Copy out all of the entries exactly as they appear.

==== Task data

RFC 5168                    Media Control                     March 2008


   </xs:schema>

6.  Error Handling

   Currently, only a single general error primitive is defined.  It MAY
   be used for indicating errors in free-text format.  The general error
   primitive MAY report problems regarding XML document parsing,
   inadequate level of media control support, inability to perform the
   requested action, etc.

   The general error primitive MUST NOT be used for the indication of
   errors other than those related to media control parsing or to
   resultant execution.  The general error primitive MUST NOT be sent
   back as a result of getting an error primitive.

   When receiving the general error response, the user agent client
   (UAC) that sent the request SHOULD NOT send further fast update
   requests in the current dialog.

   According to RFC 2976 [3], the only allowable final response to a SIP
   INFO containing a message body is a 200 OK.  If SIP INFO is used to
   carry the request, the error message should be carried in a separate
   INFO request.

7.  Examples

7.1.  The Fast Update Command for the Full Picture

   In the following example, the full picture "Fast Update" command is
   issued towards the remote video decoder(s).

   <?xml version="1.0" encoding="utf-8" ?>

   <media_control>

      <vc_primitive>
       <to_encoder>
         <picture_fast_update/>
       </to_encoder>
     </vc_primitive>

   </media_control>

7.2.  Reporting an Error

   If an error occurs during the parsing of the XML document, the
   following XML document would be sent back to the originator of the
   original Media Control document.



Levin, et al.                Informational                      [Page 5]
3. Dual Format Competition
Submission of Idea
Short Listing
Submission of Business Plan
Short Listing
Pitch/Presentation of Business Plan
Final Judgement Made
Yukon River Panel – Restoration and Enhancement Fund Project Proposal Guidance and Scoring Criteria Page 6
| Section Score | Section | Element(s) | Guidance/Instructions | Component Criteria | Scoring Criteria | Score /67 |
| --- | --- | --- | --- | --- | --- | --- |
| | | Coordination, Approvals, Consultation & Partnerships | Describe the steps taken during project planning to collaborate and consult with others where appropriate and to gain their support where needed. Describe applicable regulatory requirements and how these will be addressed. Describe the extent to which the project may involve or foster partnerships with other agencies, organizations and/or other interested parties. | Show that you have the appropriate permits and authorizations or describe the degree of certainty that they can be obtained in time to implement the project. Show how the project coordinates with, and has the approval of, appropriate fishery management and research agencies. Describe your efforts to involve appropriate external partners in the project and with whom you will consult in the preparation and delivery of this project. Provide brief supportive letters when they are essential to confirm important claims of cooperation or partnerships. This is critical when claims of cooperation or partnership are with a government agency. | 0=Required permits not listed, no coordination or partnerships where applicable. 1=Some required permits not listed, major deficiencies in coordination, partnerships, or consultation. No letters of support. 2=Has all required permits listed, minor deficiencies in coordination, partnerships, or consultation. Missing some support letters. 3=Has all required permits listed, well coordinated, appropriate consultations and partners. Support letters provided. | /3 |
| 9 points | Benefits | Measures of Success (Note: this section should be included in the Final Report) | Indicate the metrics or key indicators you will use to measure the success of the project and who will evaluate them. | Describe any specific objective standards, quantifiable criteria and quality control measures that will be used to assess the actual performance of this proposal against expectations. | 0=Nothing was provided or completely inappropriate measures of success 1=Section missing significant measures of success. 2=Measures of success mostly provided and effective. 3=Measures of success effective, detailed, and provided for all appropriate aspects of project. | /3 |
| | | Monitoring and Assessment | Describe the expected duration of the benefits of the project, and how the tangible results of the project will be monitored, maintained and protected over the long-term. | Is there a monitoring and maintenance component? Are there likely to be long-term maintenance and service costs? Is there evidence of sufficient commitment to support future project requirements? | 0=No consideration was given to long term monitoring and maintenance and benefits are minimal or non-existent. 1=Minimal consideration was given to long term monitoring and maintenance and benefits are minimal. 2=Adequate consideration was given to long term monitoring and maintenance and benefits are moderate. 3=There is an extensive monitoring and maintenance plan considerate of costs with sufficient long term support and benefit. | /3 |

========

**Your response:**
RFC 5168                    Media Control                     March 2008


   </xs:schema>

6.  Error Handling

   Currently, only a single general error primitive is defined.  It MAY
   be used for indicating errors in free-text format.  The general error
   primitive MAY report problems regarding XML document parsing,
   inadequate level of media control support, inability to perform the
   requested action, etc.

   The general error primitive MUST NOT be used for the indication of
   errors other than those related to media control parsing or to
   resultant execution.  The general error primitive MUST NOT be sent
   back as a result of getting an error primitive.

   When receiving the general error response, the user agent client
   (UAC) that sent the request SHOULD NOT send further fast update
   requests in the current dialog.

   According to RFC 2976 [3], the only allowable final response to a SIP
   INFO containing a message body is a 200 OK.  If SIP INFO is used to
   carry the request, the error message should be carried in a separate
   INFO request.

7.  Examples

7.1.  The Fast Update Command for the Full Picture

   In the following example, the full picture "Fast Update" command is
   issued towards the remote video decoder(s).

   <?xml version="1.0" encoding="utf-8" ?>

   <media_control>

      <vc_primitive>
       <to_encoder>
         <picture_fast_update/>
       </to_encoder>
     </vc_primitive>

   </media_control>

7.2.  Reporting an Error

   If an error occurs during the parsing of the XML document, the
   following XML document would be sent back to the originator of the
   original Media Control document.



Levin, et al.                Informational                      [Page 5]
3. Dual Format Competition
Submission of Idea
Short Listing
Submission of Business Plan
Short Listing
Pitch/Presentation of Business Plan
Final Judgement Made
Yukon River Panel – Restoration and Enhancement Fund Project Proposal Guidance and Scoring Criteria Page 6
| Section Score | Section | Element(s) | Guidance/Instructions | Component Criteria | Scoring Criteria | Score /67 |
| --- | --- | --- | --- | --- | --- | --- |
| | | Coordination, Approvals, Consultation & Partnerships | Describe the steps taken during project planning to collaborate and consult with others where appropriate and to gain their support where needed. Describe applicable regulatory requirements and how these will be addressed. Describe the extent to which the project may involve or foster partnerships with other agencies, organizations and/or other interested parties. | Show that you have the appropriate permits and authorizations or describe the degree of certainty that they can be obtained in time to implement the project. Show how the project coordinates with, and has the approval of, appropriate fishery management and research agencies. Describe your efforts to involve appropriate external partners in the project and with whom you will consult in the preparation and delivery of this project. Provide brief supportive letters when they are essential to confirm important claims of cooperation or partnerships. This is critical when claims of cooperation or partnership are with a government agency. | 0=Required permits not listed, no coordination or partnerships where applicable. 1=Some required permits not listed, major deficiencies in coordination, partnerships, or consultation. No letters of support. 2=Has all required permits listed, minor deficiencies in coordination, partnerships, or consultation. Missing some support letters. 3=Has all required permits listed, well coordinated, appropriate consultations and partners. Support letters provided. | /3 |
| 9 points | Benefits | Measures of Success (Note: this section should be included in the Final Report) | Indicate the metrics or key indicators you will use to measure the success of the project and who will evaluate them. | Describe any specific objective standards, quantifiable criteria and quality control measures that will be used to assess the actual performance of this proposal against expectations. | 0=Nothing was provided or completely inappropriate measures of success 1=Section missing significant measures of success. 2=Measures of success mostly provided and effective. 3=Measures of success effective, detailed, and provided for all appropriate aspects of project. | /3 |
| | | Monitoring and Assessment | Describe the expected duration of the benefits of the project, and how the tangible results of the project will be monitored, maintained and protected over the long-term. | Is there a monitoring and maintenance component? Are there likely to be long-term maintenance and service costs? Is there evidence of sufficient commitment to support future project requirements? | 0=No consideration was given to long term monitoring and maintenance and benefits are minimal or non-existent. 1=Minimal consideration was given to long term monitoring and maintenance and benefits are minimal. 2=Adequate consideration was given to long term monitoring and maintenance and benefits are moderate. 3=There is an extensive monitoring and maintenance plan considerate of costs with sufficient long term support and benefit. | /3 |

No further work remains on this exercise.